• _What is needed_: Below is a listing; restate from it, character for character, the lines beginning at the line holding "5.24 | 0.97 |" and ending at the line holding "3.45 | 9.5 |", both included.

• _Data to process_:
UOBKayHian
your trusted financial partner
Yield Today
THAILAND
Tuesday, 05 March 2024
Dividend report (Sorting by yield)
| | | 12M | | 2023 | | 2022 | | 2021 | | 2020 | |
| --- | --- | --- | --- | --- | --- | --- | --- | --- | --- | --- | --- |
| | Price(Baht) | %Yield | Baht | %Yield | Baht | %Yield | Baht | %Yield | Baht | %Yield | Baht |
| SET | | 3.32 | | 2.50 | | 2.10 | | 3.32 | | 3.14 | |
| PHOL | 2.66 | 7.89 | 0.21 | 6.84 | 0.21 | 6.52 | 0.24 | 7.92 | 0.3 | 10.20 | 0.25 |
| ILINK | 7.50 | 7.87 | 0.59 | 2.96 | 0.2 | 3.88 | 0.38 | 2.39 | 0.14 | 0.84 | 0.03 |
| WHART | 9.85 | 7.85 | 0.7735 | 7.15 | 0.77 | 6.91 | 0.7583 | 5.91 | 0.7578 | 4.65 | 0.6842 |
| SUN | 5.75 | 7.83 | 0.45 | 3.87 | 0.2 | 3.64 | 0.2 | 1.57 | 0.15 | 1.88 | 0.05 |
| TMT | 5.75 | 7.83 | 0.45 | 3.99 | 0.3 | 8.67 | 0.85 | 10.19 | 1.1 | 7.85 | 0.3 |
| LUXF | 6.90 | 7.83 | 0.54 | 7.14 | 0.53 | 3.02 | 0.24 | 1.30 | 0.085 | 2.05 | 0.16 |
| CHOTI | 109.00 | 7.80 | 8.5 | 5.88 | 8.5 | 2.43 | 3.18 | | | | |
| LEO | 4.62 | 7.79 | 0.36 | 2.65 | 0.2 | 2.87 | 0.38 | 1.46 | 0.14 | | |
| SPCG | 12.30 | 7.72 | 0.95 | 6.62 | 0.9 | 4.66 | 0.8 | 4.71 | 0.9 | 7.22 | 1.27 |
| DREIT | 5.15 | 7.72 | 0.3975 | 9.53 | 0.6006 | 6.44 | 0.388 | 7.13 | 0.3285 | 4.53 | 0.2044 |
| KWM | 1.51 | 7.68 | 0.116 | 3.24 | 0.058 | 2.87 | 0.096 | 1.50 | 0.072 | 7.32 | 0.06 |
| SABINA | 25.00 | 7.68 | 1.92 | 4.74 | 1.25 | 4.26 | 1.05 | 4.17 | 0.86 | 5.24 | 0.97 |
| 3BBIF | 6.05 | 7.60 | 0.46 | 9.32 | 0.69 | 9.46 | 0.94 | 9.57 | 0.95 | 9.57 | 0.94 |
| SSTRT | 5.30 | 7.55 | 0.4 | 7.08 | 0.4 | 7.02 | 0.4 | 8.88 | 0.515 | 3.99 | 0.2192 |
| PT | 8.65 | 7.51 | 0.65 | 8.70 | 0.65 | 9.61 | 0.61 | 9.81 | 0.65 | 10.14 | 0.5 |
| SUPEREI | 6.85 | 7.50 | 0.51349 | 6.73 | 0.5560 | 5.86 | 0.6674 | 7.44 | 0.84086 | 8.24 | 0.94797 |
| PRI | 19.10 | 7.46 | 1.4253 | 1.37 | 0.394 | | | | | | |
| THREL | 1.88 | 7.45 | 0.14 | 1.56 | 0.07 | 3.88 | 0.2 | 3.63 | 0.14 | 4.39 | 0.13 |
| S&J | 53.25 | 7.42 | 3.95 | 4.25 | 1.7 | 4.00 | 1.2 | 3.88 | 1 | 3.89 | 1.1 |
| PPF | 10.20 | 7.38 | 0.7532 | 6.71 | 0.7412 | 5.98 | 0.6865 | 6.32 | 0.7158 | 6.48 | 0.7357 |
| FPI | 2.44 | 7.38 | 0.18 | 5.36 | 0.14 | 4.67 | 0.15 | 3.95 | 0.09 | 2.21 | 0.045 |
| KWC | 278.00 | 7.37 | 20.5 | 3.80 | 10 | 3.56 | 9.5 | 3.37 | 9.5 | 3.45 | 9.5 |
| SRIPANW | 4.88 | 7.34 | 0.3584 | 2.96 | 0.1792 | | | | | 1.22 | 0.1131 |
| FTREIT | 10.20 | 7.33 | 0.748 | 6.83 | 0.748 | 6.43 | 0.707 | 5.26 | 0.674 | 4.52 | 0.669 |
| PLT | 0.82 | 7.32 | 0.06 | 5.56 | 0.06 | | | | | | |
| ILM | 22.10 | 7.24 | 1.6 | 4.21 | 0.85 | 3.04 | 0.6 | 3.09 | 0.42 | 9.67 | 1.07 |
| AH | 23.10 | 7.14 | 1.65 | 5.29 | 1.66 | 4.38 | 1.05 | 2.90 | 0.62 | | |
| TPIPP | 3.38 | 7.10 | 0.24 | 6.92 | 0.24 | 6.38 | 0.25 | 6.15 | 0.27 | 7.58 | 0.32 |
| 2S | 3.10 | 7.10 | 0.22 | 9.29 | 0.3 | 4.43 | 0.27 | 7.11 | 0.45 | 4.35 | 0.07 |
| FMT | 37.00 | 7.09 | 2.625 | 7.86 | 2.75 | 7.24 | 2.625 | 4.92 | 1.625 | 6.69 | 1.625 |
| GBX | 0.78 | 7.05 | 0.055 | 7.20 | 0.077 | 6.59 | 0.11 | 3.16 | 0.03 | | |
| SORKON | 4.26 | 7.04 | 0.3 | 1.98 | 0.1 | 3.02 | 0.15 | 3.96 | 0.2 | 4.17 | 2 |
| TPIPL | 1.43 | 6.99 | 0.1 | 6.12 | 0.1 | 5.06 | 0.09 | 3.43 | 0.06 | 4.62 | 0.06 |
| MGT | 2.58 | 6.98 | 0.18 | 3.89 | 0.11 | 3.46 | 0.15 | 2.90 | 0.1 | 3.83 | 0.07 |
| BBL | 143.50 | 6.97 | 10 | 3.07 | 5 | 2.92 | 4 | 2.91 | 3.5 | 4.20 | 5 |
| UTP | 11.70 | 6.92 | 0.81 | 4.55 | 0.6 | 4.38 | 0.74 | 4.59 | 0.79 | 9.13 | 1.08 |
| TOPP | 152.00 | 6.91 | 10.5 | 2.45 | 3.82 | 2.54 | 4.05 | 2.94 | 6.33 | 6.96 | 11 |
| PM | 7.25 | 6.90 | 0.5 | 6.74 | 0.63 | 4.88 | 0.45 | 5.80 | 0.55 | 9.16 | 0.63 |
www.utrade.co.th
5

• _Answer area_:
| SABINA | 25.00 | 7.68 | 1.92 | 4.74 | 1.25 | 4.26 | 1.05 | 4.17 | 0.86 | 5.24 | 0.97 |
| 3BBIF | 6.05 | 7.60 | 0.46 | 9.32 | 0.69 | 9.46 | 0.94 | 9.57 | 0.95 | 9.57 | 0.94 |
| SSTRT | 5.30 | 7.55 | 0.4 | 7.08 | 0.4 | 7.02 | 0.4 | 8.88 | 0.515 | 3.99 | 0.2192 |
| PT | 8.65 | 7.51 | 0.65 | 8.70 | 0.65 | 9.61 | 0.61 | 9.81 | 0.65 | 10.14 | 0.5 |
| SUPEREI | 6.85 | 7.50 | 0.51349 | 6.73 | 0.5560 | 5.86 | 0.6674 | 7.44 | 0.84086 | 8.24 | 0.94797 |
| PRI | 19.10 | 7.46 | 1.4253 | 1.37 | 0.394 | | | | | | |
| THREL | 1.88 | 7.45 | 0.14 | 1.56 | 0.07 | 3.88 | 0.2 | 3.63 | 0.14 | 4.39 | 0.13 |
| S&J | 53.25 | 7.42 | 3.95 | 4.25 | 1.7 | 4.00 | 1.2 | 3.88 | 1 | 3.89 | 1.1 |
| PPF | 10.20 | 7.38 | 0.7532 | 6.71 | 0.7412 | 5.98 | 0.6865 | 6.32 | 0.7158 | 6.48 | 0.7357 |
| FPI | 2.44 | 7.38 | 0.18 | 5.36 | 0.14 | 4.67 | 0.15 | 3.95 | 0.09 | 2.21 | 0.045 |
| KWC | 278.00 | 7.37 | 20.5 | 3.80 | 10 | 3.56 | 9.5 | 3.37 | 9.5 | 3.45 | 9.5 |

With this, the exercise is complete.